AIG chooses London specialist for electronic yacht insurance facility

URSL yacht insurance Wednesday August 30 2006. AIG, the world’s biggest insurer, has chosen Underwriting Risk Services, a key London specialist, to operate a unique Europe-wide electronic facility for yacht insurance.

As well as being a first in its sector, the totally automated facility is a pioneer in the wider insurance market, which has found it tough to apply technology successfully to the coverage of many risks.

The US based insurer selected the company, a subsidiary of Lloyd’s entity Talbot Holdings and known by the acronym URSL, after months of talks with several candidates bidding to help AIG branch into this segment of the European market.

To allow brokers to secure hull and liability policies for vessels up to a value of €500,000 ($638,000), a website known as Yacht-Mark.com has been launched following trials. It will provide online quotations and produce documents within minutes of binding a risk, removing the need for any manual intervention in the underwriting process.

Documentation in French, Italian and Spanish will be introduced before the end of 2006.

URSL acts as an agent for Lloyd’s and other underwriters and has established considerable headway in the higher value yacht sector through its website yachtsure.com, which has insured limits of $4m, and its Yachtsure brand, which can provide cover up to $58m.

In 2005 URSL underwrote more than £40m ($76m) of premium.

Nicholas Hales, managing director of URSL, said his company has been working on the project with AIG for a year.
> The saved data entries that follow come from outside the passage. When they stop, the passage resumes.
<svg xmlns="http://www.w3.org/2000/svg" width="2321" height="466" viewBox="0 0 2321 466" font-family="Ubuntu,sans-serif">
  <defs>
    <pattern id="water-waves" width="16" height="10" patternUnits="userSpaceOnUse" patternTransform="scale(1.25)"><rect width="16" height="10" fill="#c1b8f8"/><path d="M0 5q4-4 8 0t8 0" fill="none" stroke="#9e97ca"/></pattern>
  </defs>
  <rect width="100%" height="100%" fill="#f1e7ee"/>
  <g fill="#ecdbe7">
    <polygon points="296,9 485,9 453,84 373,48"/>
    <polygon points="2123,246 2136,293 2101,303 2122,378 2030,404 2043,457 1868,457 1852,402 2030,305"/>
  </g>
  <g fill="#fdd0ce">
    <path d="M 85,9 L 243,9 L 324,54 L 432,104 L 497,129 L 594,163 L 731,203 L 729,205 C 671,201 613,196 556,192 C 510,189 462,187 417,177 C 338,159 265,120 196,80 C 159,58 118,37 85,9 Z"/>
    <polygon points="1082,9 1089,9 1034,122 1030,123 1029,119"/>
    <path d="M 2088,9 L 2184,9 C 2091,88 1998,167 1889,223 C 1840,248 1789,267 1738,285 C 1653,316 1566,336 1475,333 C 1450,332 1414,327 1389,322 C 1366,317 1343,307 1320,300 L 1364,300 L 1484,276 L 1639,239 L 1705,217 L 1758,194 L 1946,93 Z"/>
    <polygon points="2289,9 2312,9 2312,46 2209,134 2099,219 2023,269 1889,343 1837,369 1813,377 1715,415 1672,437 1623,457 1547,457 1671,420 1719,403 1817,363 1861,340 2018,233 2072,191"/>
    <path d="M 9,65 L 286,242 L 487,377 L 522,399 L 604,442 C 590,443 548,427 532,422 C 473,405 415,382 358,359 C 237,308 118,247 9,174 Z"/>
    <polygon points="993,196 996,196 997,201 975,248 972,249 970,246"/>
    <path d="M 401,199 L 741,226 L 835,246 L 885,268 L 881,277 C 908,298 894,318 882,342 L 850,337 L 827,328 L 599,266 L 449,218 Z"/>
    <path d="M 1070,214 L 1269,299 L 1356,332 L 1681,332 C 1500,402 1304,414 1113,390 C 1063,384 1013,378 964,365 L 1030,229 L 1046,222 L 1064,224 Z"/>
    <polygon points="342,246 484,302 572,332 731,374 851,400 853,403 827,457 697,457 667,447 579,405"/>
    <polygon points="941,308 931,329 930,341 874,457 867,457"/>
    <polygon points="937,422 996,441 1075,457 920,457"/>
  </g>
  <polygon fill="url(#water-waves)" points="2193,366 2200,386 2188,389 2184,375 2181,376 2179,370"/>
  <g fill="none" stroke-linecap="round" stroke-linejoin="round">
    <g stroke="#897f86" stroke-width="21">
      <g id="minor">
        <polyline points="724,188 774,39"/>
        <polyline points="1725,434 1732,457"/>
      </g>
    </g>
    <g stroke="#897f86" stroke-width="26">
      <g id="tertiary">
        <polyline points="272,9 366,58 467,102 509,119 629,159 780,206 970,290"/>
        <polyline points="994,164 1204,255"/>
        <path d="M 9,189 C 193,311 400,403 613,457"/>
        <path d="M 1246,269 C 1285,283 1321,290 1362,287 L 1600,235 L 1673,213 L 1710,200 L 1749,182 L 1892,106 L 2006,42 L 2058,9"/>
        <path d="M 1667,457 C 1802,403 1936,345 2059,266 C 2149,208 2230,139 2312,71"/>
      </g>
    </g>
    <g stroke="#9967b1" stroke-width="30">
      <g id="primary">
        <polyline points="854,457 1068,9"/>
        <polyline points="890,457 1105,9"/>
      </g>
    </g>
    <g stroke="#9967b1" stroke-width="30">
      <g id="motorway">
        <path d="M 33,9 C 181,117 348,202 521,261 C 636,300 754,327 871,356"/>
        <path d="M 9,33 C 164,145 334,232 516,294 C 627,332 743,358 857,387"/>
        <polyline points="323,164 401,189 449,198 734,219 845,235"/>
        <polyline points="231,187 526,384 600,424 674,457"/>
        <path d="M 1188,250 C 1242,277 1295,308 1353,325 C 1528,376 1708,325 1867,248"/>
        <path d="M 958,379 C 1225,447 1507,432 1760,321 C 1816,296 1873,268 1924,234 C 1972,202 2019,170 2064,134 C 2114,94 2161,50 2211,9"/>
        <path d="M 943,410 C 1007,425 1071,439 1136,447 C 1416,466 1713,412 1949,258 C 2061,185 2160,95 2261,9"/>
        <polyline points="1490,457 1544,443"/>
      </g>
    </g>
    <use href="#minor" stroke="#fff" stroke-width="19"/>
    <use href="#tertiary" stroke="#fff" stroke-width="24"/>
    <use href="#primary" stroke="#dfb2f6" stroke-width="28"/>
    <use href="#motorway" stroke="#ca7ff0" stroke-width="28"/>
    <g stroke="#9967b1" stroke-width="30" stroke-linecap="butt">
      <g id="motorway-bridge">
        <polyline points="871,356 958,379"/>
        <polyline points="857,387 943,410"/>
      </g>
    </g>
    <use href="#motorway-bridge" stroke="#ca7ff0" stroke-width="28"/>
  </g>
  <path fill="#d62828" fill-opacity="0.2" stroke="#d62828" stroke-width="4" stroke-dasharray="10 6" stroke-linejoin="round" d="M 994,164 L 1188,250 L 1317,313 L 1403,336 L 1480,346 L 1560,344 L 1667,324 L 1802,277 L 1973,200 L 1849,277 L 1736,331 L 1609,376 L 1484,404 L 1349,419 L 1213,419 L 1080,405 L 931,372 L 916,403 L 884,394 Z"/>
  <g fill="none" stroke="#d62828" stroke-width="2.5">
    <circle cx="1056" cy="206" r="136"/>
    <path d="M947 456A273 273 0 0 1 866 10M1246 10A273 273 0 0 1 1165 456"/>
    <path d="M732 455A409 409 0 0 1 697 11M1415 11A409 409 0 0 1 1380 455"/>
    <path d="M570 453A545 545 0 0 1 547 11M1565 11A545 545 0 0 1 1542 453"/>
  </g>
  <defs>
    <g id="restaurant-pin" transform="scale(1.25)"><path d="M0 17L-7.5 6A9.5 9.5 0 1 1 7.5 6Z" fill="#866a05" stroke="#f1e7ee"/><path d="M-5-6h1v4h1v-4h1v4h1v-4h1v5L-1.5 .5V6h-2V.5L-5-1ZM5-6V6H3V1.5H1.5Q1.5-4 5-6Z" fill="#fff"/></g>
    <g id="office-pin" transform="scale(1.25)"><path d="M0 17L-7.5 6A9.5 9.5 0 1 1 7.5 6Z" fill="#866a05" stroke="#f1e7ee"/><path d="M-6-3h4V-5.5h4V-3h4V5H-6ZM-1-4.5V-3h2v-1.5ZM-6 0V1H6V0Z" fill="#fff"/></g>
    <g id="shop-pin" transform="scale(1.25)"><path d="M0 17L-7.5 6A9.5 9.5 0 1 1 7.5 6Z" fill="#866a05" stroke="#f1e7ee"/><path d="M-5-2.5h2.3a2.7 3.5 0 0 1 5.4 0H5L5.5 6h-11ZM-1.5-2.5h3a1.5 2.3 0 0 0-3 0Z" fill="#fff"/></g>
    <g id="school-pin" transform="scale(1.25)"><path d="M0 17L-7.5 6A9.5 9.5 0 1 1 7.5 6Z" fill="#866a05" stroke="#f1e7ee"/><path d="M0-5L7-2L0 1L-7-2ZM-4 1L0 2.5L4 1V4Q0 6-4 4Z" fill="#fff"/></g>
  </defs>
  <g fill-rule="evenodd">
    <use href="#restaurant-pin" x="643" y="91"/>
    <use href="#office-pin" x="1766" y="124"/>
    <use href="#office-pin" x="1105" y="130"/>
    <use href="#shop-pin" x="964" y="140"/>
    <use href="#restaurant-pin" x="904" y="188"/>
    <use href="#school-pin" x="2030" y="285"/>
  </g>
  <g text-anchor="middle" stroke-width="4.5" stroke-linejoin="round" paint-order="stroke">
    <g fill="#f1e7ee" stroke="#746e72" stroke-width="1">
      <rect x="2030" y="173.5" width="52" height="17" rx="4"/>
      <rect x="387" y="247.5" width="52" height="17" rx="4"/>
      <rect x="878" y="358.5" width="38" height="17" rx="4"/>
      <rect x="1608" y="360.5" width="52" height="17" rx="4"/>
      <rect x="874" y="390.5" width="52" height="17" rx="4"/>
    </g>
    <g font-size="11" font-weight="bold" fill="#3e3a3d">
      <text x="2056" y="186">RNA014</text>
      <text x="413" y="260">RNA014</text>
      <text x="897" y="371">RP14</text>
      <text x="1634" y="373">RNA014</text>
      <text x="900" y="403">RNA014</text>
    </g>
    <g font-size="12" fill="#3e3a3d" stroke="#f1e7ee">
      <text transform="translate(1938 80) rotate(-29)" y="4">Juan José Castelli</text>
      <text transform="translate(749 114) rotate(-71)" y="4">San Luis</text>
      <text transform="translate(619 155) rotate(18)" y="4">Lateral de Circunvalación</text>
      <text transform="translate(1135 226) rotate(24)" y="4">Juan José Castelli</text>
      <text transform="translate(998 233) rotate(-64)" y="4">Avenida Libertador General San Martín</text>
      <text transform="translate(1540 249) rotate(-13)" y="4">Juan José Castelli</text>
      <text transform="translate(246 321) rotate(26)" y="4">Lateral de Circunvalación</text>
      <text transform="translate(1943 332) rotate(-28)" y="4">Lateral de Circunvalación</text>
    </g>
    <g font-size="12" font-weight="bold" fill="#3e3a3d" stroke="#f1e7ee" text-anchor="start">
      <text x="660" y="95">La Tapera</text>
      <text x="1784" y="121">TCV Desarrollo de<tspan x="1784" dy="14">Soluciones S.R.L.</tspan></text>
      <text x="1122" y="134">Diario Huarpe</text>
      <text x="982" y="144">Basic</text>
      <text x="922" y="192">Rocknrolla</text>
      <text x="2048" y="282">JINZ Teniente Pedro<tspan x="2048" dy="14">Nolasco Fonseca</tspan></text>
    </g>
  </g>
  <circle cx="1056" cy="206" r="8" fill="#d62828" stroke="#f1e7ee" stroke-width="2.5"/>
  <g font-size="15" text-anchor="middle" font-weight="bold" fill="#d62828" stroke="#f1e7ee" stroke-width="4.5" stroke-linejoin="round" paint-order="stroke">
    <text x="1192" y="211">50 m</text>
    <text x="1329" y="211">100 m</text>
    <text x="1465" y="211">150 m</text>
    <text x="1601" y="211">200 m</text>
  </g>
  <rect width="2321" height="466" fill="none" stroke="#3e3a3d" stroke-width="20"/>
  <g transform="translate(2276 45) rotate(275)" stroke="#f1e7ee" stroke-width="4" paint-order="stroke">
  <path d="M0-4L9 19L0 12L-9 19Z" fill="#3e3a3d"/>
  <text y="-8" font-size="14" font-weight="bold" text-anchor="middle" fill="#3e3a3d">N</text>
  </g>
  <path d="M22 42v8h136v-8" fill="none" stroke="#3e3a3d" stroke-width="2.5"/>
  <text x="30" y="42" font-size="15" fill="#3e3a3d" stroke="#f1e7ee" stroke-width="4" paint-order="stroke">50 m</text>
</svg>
The only way to approach the business is to create a full ecommerce trading site aimed at European brokers.

URSL commissioned Transactor, a Winchester company whose main field of expertise is call-centre work, to build the technology, which is complex because of the interaction of insurance fields — for instance, when a claim goes above a certain limit, a surveyor is automatically contacted.

Mandatory liability certificates which a broker can print or email to yacht owners are provided for any European territorial waters.

Mr Hales said: “People’s appetite for electronic commerce has changed dramatically in the last two to three years, and brokers are looking at ways of enhancing their margins.

“The UK market is well served, but we are looking at the traditional agency market across Europe. We already have relationships with various European brokers in the field of higher value craft, and we know they have smaller value yachts they want to protect.

“Technology is certainly the key to our continued development. It gives us opportunities to bring additional business to our supporting underwriters speedily and efficiently.”

Mr Hales is working closely with Nick Weltmann, a senior underwriter with with worldwide responsibilities at AIG subsidiary AIU (New York), who wants to expand personal lines business including what the major insurer terms personal watercraft insurance. Nicholas Walsh, executive president of AIG foreign general insurance division, said URSL had demonstrated with Yacht-Mark.com its progressive thinking and commitment to underwriting excellence.